22 Cette eau maudite va entrer dans ton sein pour faire éclater ton ventre et faire tomber ta cuisse; et la femme répondra: Amen, amen.
Dit vloekwater zal in uw binnenste dringen, om uw buik te doen zwellen en uw heup te doen invallen!" En de vrouw moet antwoorden: Amen, Amen!
23 Le prêtre écrira les malédictions en un livre, et il les effacera dans l'eau du reproche et des malédictions.
Dan moet de priester deze vervloekingen op een blad schrijven, ze in het bittere vloekwater uitwissen,
24 Et la femme boira de l'eau du reproche et des malédictions; l'eau maudite du reproche entrera dans son sein.
om het die vrouw te laten drinken, zodat het bittere vloekwater in haar binnenste dringt.
25 Le prêtre prendra ensuite, des mains de la femme, le sacrifice de jalousie, et il placera l'oblation devant le Seigneur; il la portera sur l'autel.
Daarna moet de priester het spijsoffer van jaloersheid uit de hand van de vrouw nemen, het Jahweh als strekoffer aanbieden en naar het altaar brengen;
26 Et le prêtre prendra une poignée de l'oblation pour en être le mémorial, et il en fera l'offrande sur l'autel; après quoi, la femme boira le reste de l'eau.
dan moet de priester van het spijsoffer een handvol als reukoffer nemen, en op het altaar in rook doen opgaan. Tenslotte zal hij de vrouw het water laten drinken.
27 Et ceci arrivera: si elle a été souillée, si, en se cachant, elle a échappé aux regards de son mari, aussitôt que l'eau maudite du reproche entrera dans son sein, ses entrailles s'enfleront, sa cuisse tombera, et la femme sera maudite par tout le peuple.
Heeft hij haar het water doen drinken, dan zal, zo zij zich bezoedeld heeft en haar man ontrouw is geweest, haar buik zwellen en haar heup invallen, zodra het bittere vloekwater in haar binnenste dringt, en die vrouw zal een vloek worden onder haar volk.
28 Mais si la femme n'a pas été souillée, si elle est pure, elle partira impunie et redeviendra féconde.

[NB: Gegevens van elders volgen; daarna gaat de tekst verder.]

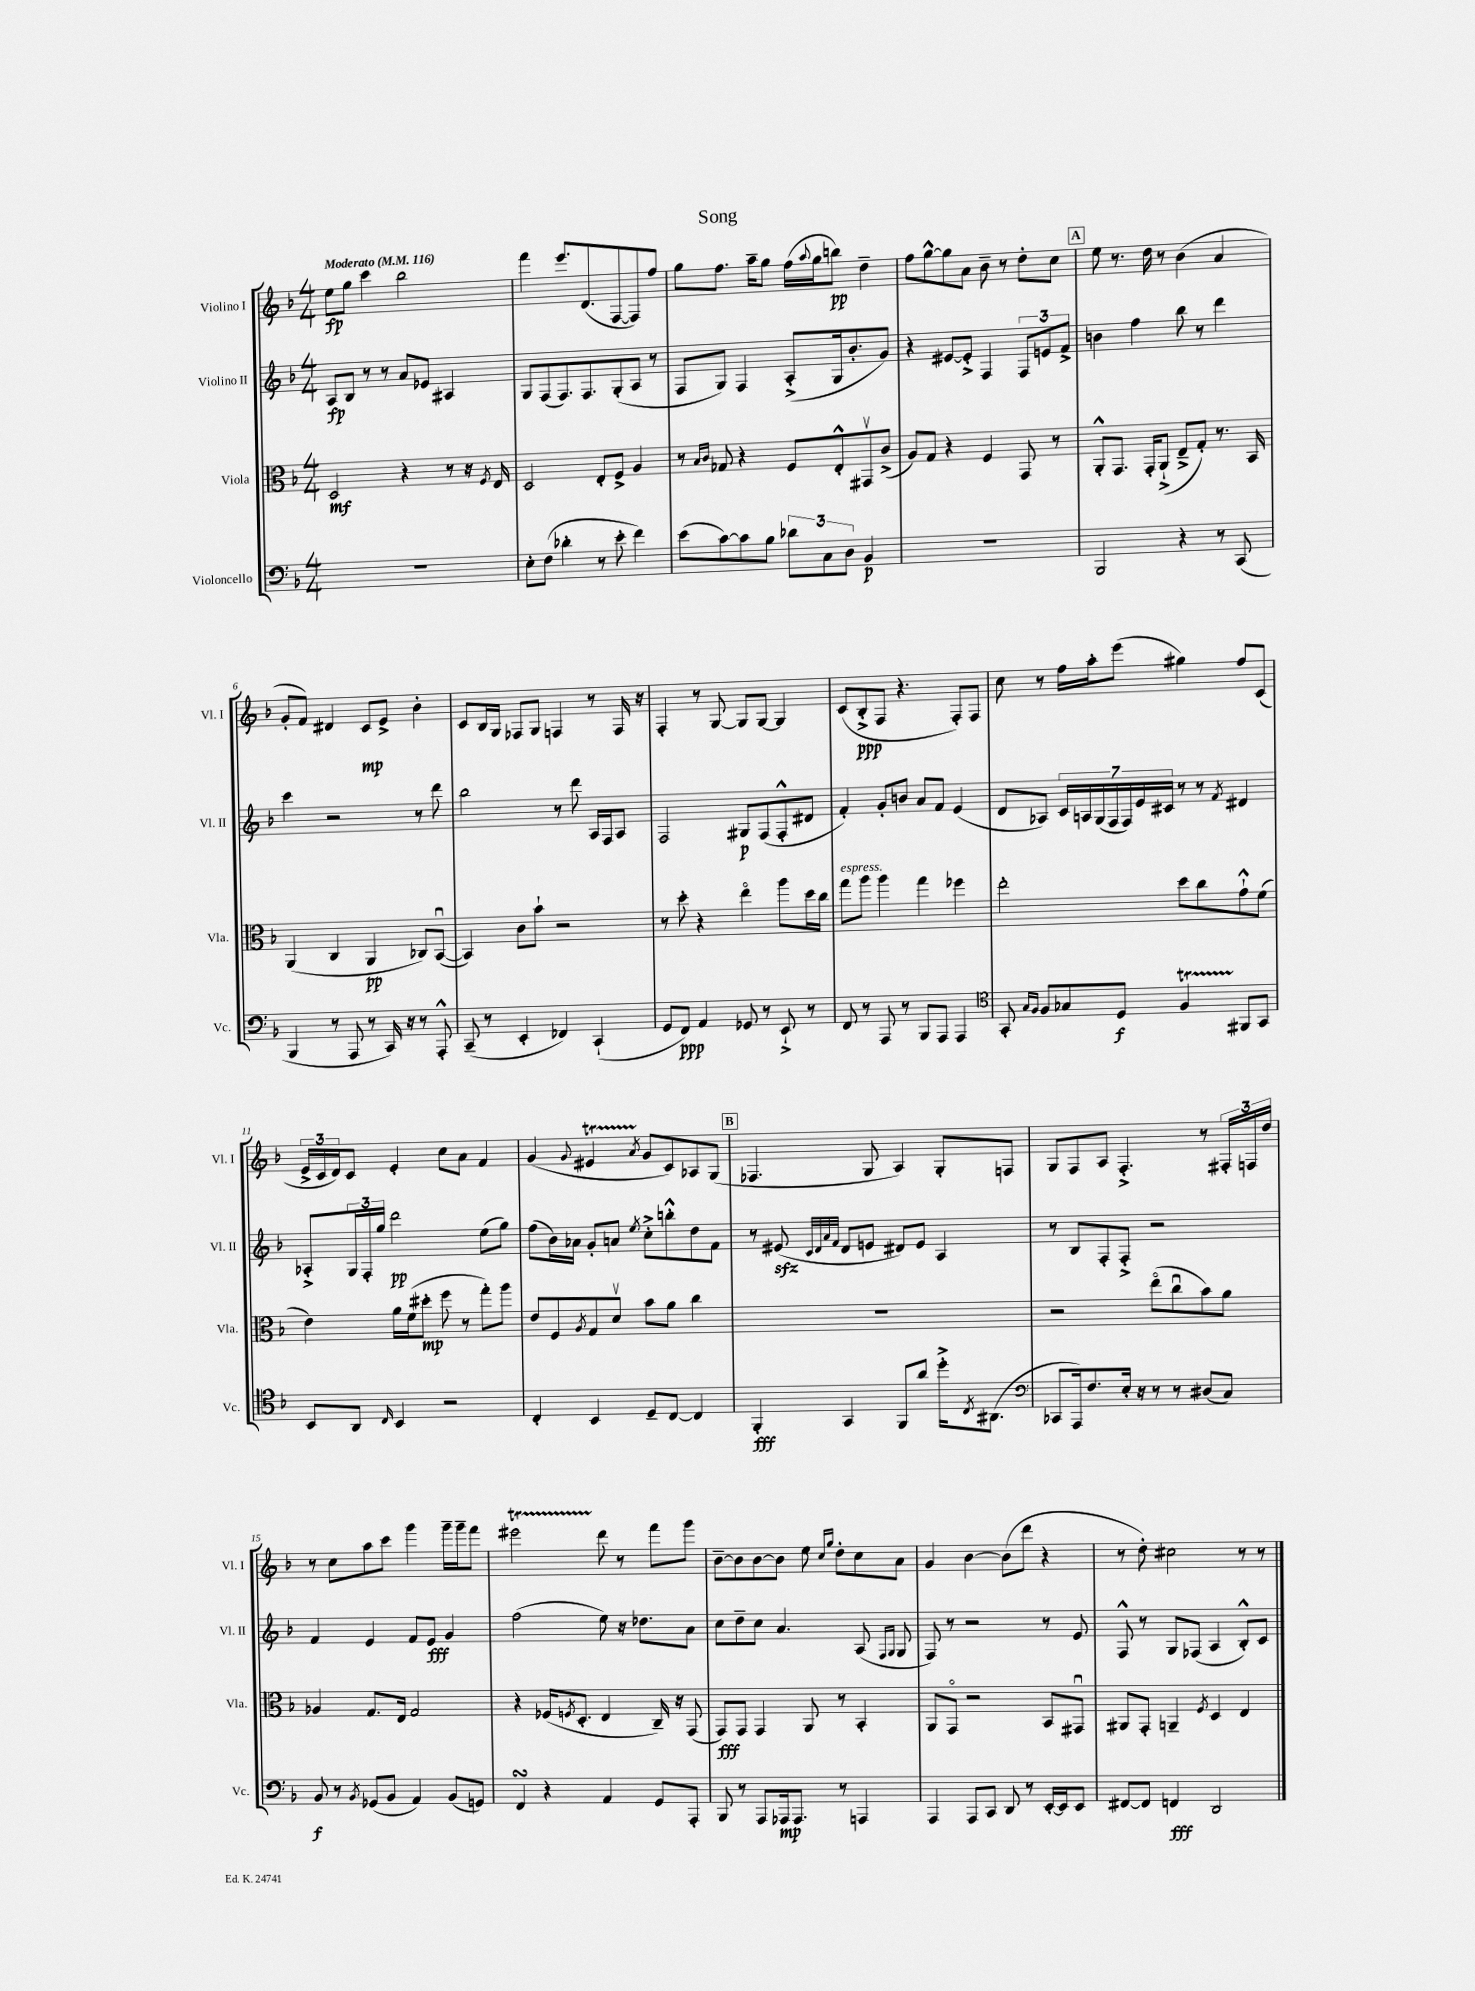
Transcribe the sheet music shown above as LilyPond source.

Maar zo die vrouw zich niet heeft bezoedeld, doch rein is, dan blijft ze ongedeerd, en wordt met kinderen gezegend.
29 Telle est la loi de la jalousie en vertu de laquelle la femme sous puissance de mari ayant péché, ayant été souillée,
Dit is dus de wet op de jaloersheid: Wanneer een vrouw zich heeft misdragen en bezoedeld, sinds ze aan haar man behoort,
30 Ou bien l'époux ayant été saisi d'un esprit de jalousie, étant devenu jaloux de sa femme, il la placera devant le Seigneur pour que le prêtre accomplisse ce que la loi prescrit.

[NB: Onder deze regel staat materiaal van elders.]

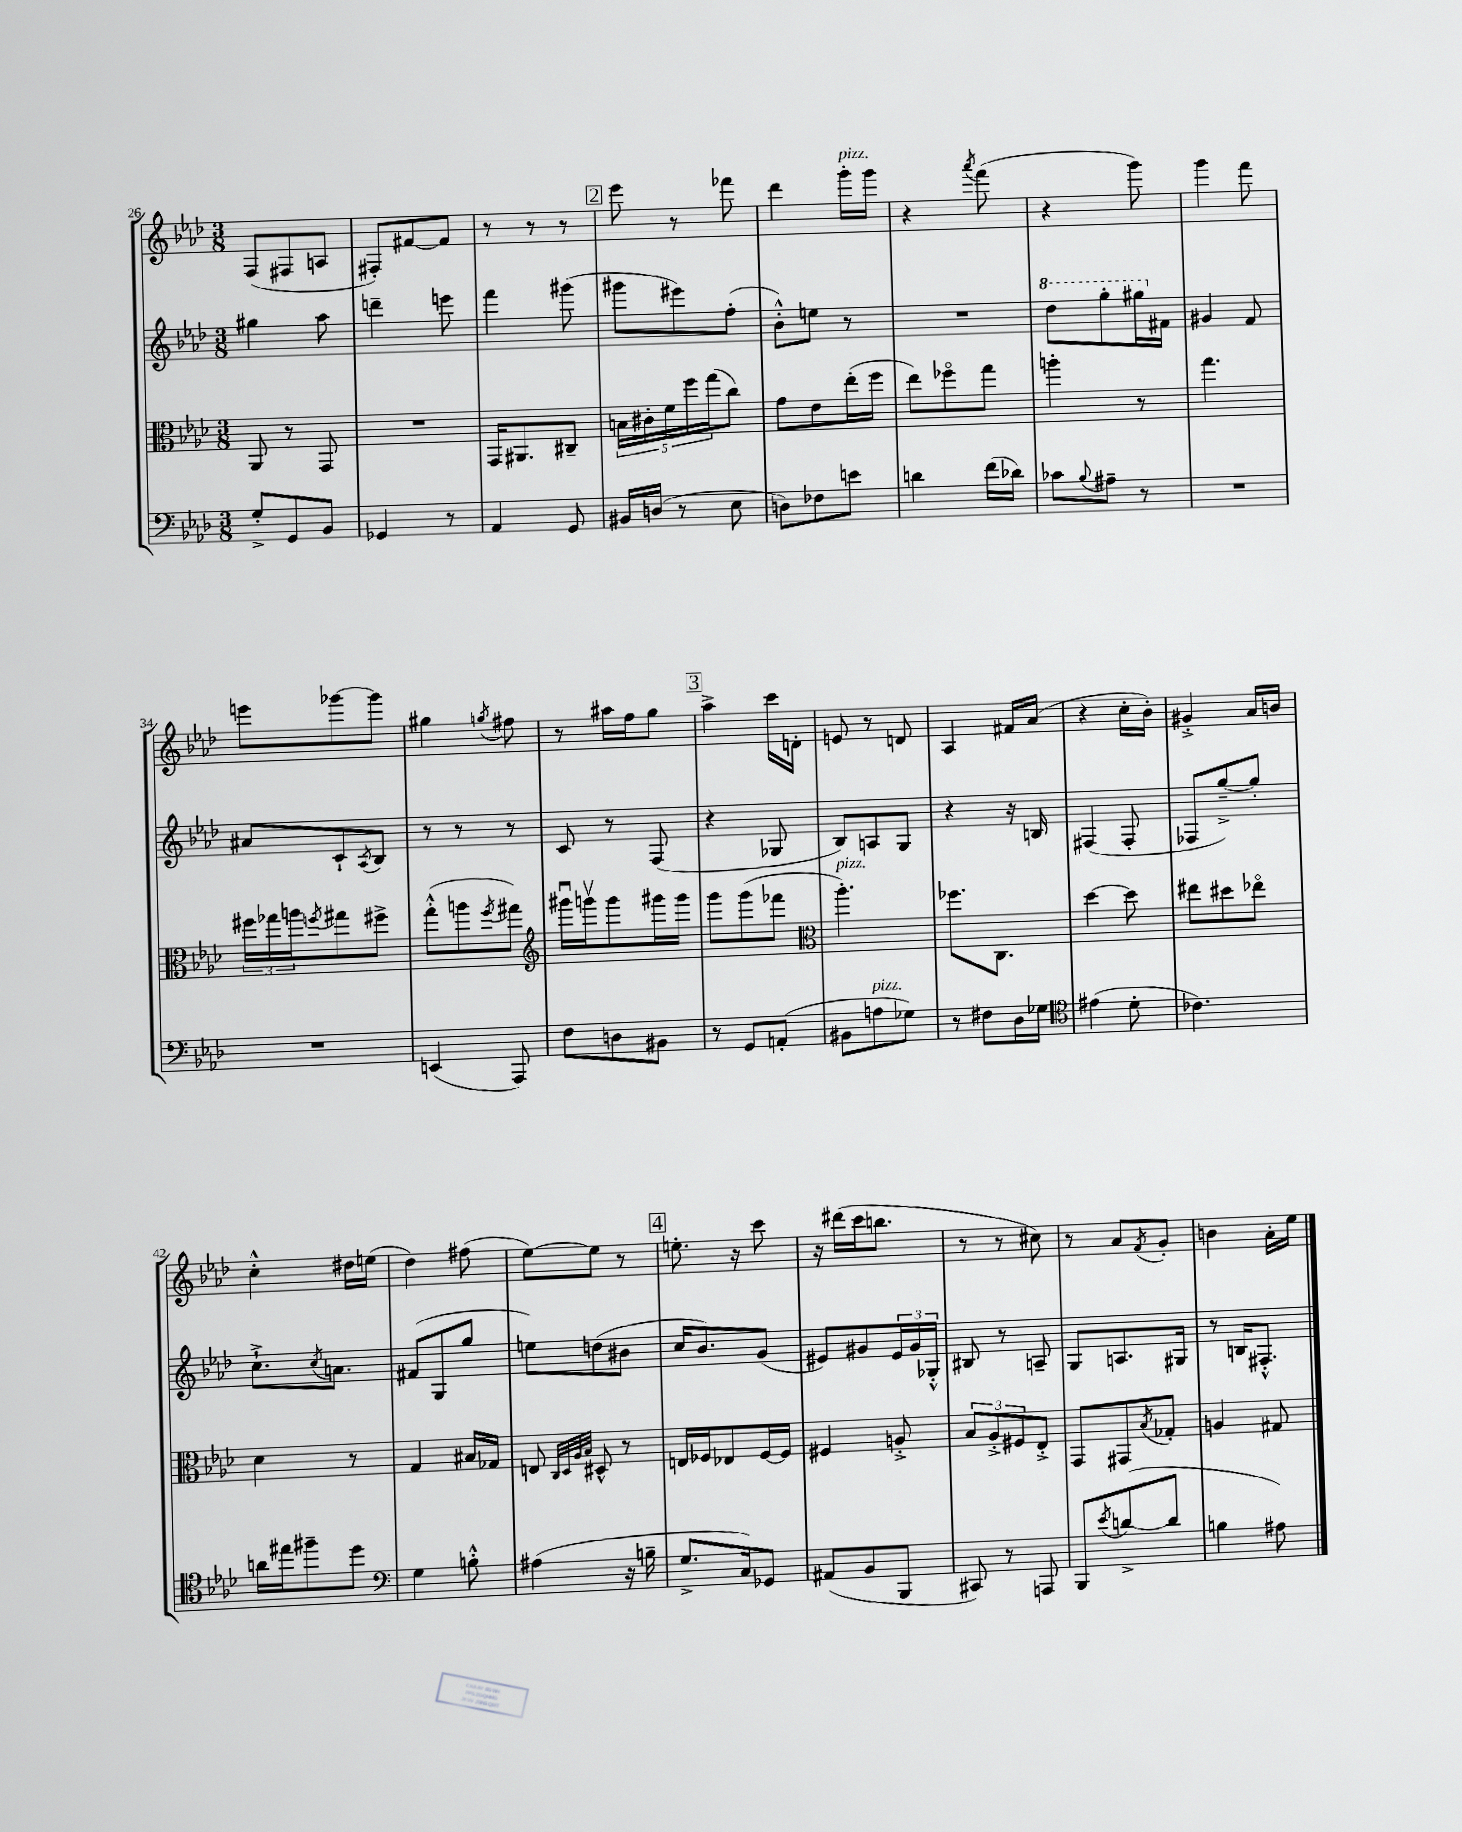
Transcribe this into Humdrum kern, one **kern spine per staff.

of wanneer een man jaloers wordt, en hij zijn vrouw gaat verdenken, dan zal hij zijn vrouw voor het aanschijn van Jahweh plaatsen, en de priester zal heel deze wet op haar toepassen.
31 Par là l'homme sera exempt de péché, et la femme portera son péché.
De man zal dan vrij zijn van schuld, maar de vrouw zal haar schuld moeten boeten.